Другой мужчина, без больших усилий и, в сущности, без намерения оказавшийся в роли приходящего на чай, был адвокатом и, к счастью, уже женатым, отцом двух крепких мальчиков. Боязливый, отвратительный и в той же степени неудовлетворенный, он все, что говорил, непременно повторял еще раз, дабы и самому увериться в сказанном. Когда от него приходили письма, Ивонну, во всяком случае, не удивляло, что он еще и подчеркивал свое имя, словно простого написания было недостаточно. При этом по своим задаткам адвокат был умнее, утонченнее, богаче, чем подозревали его близкие и он сам, однако упрямо считал собственные слова, которые Ивонна заставляла его произносить одним своим присутствием, — ее мудростью, а потому чем умнее он становился, тем недостойнее самому себе казался. Она еженедельно от души высмеивала его, это она умела. И тем не менее он приходил снова и снова, один, если ему улыбалось счастье, или в компании молодых людей, превращаясь тогда в безнадежного молчуна. Смотреть на это было невозможно!
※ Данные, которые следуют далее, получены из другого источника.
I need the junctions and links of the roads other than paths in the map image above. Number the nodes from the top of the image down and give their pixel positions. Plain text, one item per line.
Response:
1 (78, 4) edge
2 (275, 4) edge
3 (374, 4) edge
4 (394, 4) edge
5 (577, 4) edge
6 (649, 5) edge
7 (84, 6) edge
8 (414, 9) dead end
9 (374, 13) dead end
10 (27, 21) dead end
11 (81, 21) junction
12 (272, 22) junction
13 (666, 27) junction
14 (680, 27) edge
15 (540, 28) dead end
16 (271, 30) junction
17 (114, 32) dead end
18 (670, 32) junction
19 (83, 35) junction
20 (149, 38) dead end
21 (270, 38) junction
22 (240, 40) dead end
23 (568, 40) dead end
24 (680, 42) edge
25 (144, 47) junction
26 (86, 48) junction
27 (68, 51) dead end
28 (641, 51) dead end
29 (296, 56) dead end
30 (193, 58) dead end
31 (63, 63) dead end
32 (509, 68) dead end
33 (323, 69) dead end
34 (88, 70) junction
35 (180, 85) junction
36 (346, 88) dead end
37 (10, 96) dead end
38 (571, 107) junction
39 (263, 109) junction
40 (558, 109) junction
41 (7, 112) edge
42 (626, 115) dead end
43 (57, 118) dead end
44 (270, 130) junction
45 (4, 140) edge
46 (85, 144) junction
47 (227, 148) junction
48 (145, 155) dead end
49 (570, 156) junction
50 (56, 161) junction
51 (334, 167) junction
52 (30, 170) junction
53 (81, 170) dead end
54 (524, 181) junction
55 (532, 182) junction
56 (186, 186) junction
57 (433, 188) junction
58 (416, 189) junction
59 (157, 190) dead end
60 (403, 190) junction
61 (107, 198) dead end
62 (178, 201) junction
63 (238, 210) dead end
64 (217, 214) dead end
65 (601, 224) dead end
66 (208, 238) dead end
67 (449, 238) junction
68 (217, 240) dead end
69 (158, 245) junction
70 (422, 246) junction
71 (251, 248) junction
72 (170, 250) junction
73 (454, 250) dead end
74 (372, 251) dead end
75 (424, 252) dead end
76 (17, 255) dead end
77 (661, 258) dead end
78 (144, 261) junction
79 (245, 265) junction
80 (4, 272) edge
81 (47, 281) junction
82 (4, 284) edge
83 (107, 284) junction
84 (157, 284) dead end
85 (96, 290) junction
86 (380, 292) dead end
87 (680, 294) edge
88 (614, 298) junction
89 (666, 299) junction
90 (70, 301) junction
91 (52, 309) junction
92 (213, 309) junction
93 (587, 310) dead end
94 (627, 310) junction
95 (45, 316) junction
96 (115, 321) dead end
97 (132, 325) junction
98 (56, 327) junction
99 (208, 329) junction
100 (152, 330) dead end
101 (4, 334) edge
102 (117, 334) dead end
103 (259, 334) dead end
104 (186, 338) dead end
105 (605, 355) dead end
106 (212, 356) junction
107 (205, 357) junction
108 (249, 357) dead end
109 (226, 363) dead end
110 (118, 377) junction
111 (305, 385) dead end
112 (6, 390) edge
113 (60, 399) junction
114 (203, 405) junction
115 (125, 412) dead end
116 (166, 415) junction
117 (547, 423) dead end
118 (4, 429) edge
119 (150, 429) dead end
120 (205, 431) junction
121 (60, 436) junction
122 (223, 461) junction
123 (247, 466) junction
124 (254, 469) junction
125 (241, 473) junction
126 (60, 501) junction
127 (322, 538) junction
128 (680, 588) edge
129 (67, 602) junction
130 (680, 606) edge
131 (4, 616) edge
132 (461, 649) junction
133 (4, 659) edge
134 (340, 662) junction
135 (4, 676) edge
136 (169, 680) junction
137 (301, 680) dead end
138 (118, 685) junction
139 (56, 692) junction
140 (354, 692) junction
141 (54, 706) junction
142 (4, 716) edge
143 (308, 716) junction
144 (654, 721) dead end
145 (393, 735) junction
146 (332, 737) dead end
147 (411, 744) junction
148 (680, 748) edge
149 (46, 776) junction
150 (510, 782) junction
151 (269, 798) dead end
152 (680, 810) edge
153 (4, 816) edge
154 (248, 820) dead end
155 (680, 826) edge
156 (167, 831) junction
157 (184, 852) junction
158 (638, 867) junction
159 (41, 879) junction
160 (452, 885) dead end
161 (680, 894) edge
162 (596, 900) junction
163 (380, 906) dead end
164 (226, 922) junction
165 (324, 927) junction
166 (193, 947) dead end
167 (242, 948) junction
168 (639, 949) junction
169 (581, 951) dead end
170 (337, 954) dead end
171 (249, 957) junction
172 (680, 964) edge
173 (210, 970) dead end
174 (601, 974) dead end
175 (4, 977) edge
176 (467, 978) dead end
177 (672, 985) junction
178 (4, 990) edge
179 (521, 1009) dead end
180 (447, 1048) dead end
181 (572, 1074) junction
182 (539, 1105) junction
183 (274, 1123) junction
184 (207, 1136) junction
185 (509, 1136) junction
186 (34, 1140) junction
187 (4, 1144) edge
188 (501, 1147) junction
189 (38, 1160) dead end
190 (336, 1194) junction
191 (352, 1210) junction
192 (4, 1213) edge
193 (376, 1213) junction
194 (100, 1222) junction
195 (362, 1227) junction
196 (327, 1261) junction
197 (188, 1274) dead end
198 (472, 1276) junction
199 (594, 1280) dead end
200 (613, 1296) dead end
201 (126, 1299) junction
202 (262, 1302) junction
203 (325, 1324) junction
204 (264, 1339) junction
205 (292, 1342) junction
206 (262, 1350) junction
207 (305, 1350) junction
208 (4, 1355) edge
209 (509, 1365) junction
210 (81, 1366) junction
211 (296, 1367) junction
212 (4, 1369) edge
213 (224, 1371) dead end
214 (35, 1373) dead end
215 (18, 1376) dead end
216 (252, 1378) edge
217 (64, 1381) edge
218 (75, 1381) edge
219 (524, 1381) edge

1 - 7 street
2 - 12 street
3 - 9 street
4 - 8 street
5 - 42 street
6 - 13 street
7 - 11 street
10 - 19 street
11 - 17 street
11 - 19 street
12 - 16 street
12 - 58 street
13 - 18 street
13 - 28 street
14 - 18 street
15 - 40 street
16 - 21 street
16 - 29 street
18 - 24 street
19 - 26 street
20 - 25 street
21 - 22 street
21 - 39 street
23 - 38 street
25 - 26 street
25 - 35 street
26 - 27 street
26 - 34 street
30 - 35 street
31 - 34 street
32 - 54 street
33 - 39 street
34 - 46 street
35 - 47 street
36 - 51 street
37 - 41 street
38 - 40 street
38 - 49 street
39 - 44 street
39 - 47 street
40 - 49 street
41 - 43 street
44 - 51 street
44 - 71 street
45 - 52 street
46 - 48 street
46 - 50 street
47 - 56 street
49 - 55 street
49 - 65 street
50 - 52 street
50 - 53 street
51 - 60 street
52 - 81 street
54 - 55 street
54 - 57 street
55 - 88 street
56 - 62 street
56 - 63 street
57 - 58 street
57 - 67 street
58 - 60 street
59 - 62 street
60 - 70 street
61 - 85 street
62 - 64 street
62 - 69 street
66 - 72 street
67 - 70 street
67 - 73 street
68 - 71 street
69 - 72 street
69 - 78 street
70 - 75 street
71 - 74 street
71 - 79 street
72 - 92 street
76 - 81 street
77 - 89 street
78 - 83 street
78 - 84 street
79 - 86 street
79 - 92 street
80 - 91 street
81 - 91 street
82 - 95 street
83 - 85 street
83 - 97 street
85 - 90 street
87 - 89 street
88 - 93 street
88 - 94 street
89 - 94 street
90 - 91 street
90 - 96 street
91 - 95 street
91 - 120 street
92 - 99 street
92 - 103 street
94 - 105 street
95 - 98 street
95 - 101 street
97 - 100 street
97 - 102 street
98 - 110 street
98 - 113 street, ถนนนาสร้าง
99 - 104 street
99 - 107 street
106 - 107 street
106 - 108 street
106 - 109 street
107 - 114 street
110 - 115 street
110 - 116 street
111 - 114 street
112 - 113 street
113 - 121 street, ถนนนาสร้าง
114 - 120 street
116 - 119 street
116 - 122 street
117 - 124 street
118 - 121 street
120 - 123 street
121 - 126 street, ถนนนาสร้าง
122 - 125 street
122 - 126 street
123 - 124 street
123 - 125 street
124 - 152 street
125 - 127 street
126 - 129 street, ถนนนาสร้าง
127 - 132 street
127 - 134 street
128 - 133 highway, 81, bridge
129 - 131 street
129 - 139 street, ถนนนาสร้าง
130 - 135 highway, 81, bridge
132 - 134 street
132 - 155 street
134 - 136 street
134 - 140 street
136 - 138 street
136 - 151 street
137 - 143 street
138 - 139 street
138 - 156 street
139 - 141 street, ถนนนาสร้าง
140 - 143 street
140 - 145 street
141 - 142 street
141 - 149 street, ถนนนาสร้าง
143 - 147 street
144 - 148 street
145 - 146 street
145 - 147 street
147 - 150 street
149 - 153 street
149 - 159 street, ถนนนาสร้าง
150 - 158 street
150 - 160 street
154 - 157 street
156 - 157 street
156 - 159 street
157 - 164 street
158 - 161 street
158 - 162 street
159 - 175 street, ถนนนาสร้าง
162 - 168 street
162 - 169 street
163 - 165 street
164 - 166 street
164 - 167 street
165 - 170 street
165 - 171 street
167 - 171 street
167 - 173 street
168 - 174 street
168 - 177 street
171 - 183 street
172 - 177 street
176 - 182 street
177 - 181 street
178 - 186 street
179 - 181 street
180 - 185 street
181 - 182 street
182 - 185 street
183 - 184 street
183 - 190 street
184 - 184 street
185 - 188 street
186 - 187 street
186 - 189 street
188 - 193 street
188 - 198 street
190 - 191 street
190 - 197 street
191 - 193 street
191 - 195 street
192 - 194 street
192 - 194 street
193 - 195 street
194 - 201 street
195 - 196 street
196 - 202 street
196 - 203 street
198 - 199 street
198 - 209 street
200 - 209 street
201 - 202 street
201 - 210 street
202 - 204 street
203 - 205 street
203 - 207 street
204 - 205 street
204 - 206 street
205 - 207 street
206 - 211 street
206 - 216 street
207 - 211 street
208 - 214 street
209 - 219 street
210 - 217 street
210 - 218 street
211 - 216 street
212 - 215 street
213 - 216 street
Чем веселее и оживленнее была компания, тем больше запирался он в броню ревности и тем откровеннее оказывались его письма, посланные из деловых поездок или во время отпуска, который он неизменно проводил с семьей. «Моя дорогая, — писал он. — Дражайшая подруга!» Все дальнейшее вполне можно было безбоязненно написать на открытке, не закрытой конвертом. Ивонна была для него, понимал он это или нет, своего рода постоянным, пусть и всего лишь мысленным, прелюбодеянием, настоящим приключением в его размеренной жизни, отчаянным предприятием, эксцессом мужской натуры, его тайной и его преступлением, за которое он расплачивался своим размеренным образом существования, прямо-таки образцовым браком… Впрочем, как бы для того, чтобы сделать свое неслыханное прегрешение не столь вопиющим, он втайне ухватился за идею, что Ивонна была, скажем так, не совсем естественна, то есть лесбиянка; это убеждение понадобилось ему уже потому только, что он не перенес бы даже мысли о том, будто какой-то мужчина приблизился к ней больше, чем это удавалось ему.
— Если бы вы знали, — заявил и он как-то вечером, — как много, бесконечно много значит наша дружба для меня!
А для Ивонны?
Ей не всегда удавалось посмеяться над этим, порой ее охватывало отвращение… Все, кто знал Ивонну достаточно близко, восхищались ею, преклонялись перед ее талантами, хотя никто не смог бы сказать, в чем эти таланты заключались, а меньше всего — она сама.
Среди многих и даже слишком многих людей, встреченных Ивонной в те годы, одной только Мерлине выпала достаточно продолжительная роль.
Мерлина, совсем еще юная девчушка, стала первой ученицей, когда Ивонна начала давать уроки игры на скрипке, — между прочим, это предприятие поначалу превзошло все ожидания. Мерлина, заходившая в гости все чаще и чаще, уже и перестав брать уроки, была здоровым, довольно коренастым и крепким созданием, ниже Ивонны, которая довольно скоро предложила ей перейти на «ты». И вообще Ивонна, по отношению ко всем колкая и ехидная, пугавшая своей жесткостью, в отношениях с этой девчушкой выработала нежную, поначалу прямо-таки материнскую манеру общения. Возможно, дело было в том, что хотя у Мерлины и была мамочка, настоящей матери она была лишена, и Ивонна поняла это с первого движения ее смычка. То, что со временем основательного скандала с этой мамочкой не избежать, казалось совершенно очевидным. Так оно и случилось, причем довольно скоро, правда, классическим скандалом это не стало, а последовали водопад страннейших упреков в адрес учительницы музыки, обвинения, истерика, эксцесс без всякой определенной направленности — то, что женщины могут устроить только между собой. Три дня спустя позвонил ее муж, в некотором роде извинившись и в приятельской манере поблагодарив Ивонну за то, что она, как ему стало известно, наконец-то выложила его жене всю правду (правда, в несколько резкой форме, как он посчитал). Следует заметить, что Ивонна вообще ничего не сказала его жене.